It’s only a secret if you don’t know it. For the betterment of our series and to help level the playing field let me share some of what I’ve learned over the years.  Some of you know all of this (and more) but you weren’t born knowing it, you learned it somewhere . . .


Tire Pressures

What are you doing?  I need 44 PSI in my right front.  I hear others as low as 35, some as high as 50.  When you drive it in deep and the left rear comes off the ground, where does all the weight of the car go?  Pump that right front up to take the load and not roll under so much.  The tires I run, Sumitomo HTR 200’s are listed as max 51 PSI.  I figure starting at 44 they must get somewhere close to that when warm, but I’ve never checked them after the race.  For the right rear, it depends if the car turns good or not. If I have the same size tires on all 4 corners, then I put the same PSI in the right rear as the right front to keep the diagonal in check.  Otherwise she’ll get a little pushy.



Tire Sizes

To be clear, we allow different tire sizes (usually referred to as stagger) in the ISS.  Same rim size but any combination of legal tire sizes.  On dirt tracks I always try to run one size (or two) larger on the right rear.  Then I can lower my right rear pressure.  So let’s say a 185-70 is on the right front, I’ll put a 195-70 on the right rear.  I’ll still run my 44 PSI up front, but then only about 30 in the right rear when I’m staggering the tire sizes like that.  Works on blacktop as well, but you don’t want to be too loose on asphalt, makes for a real long day.  Also, your tires should be appropriately sized for your engine RPM.  If you are hitting the REV limiter halfway down the straights go up a size or two, or consider a smaller tire and 3rd gear. 



Tire Shaving

Brand new tires don’t work that well, at least not on the right front.  Tread that is full depth wiggles around a lot under heavy loading (cornering!)  Eventually, it “chunks out” and the car’s handling really goes away.  When you are setting up for your next race, choose a right front that is wore down to the wear bars or further.  That will be a longlasting (and fast) tire.  Fast guys sometimes find the perfect tire in the junkyard, but usually they just buy a brand new Sumitomo HTR 200 and shave 2/3rds of the tread off before they even put it on the car.  If you are shopping used tires, look for the lowest “treadwear” number you can find.  A long-lasting tire (high number 500-600) is made of hard rubber and won’t be real fast.  A soft tire (like a Sumitomo) will have a treadwear rating closer to 300. 



Camber

The reason I am so quick to allow camber in my series is that it saves the front tire.  Some series/tracks won’t even allow a quarter inch.  I can’t run 100 laps without junking out a right front tire, let alone 200-300.  Now I know there are other ways around the tire wear, like slowing down (never happens) or rear steer, but camber just makes sense.  It put’s all the rubber down at once when you need it most.  The rules allow up to 1 inch.  GET EVERY BIT OF IT! Keep the right front tire on the car! 

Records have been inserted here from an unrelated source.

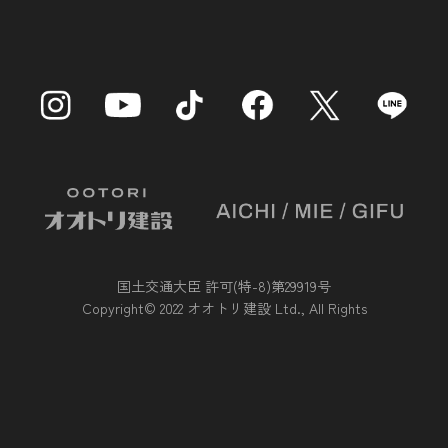
国土交通大臣 許可(特-8)第29919号
Copyright© 2022 オオトリ建設 Ltd., All Rights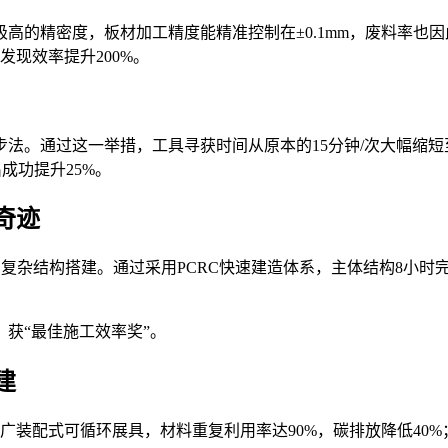
的精密度，板材加工精度能精准控制在±0.1mm，废料率也因
现效率提升200%。
法。通过这一举措，工具寻获时间从原本的15分钟/次大幅缩短
成功提升25%。
奇迹
复杂结构搭建。通过采用PCRC快速建造体系，主体结构8小时完
，获“最佳施工效率奖”。
建
推广装配式可循环展具，材料重复利用率达90%，碳排放降低40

Some cars are more easily adjustable than others.  GM makes an ecentric bolt kit. NAPA sells expensive ball joints for Hondas.  Escorts are the easiest to camber up (imho).   Often, camber involves the use of a die grinder to oval out some holes.  Sometimes we have to tack weld “adjusted” pieces in place to hold them there.



Brakes

Hello – you use them 600 times in a 300 lap contest just to turn laps.  (Plus red flags and obstacles.)  They better work and I do mean all 4.  The fast Escort GT’s almost always have had their rear calipers replaced.  You may not have rear discs, but you better have working rear brakes and adjust them up!  Front brakes only will really make a car push. 

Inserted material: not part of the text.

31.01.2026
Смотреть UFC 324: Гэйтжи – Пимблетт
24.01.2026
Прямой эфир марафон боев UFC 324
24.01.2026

FLUID – I never could get away with regular DOT 3 fluid.  My brakes are always flushed out and well bled with DOT 4 fluid.  Some guys even buy the expensive “racing” brake fluid.  I bleed my front brakes in between every race.  Always seem to get a few bubbles out.  Maybe you’ve noticed after a red flag the brake pedal isn’t always there on the restart!  Maybe takes a few laps to come back – use better fluid


PADS AND ROTORS - I always put a fresh set of pads on the front for an asphalt race.  Another one I learned – never use a $10 China rotor on the right front (they break out the center).  I’d rather have a used OEM or I break down and buy a $40 brand name one.  China rotor seems to be fine on the left front.


HEAT? - One last thing.  Are there any bind or tight spots in your caliper slides?  I always wire brush slides/surfaces and antisieze them up well.  You’d rather they were a little loose than dragging down the straightaways and getting hot for no reason.  On the old GM rear wheel drives we would always take out the antirattle o-rings and yeah they would bang around compared to a street car – but they never had any drag.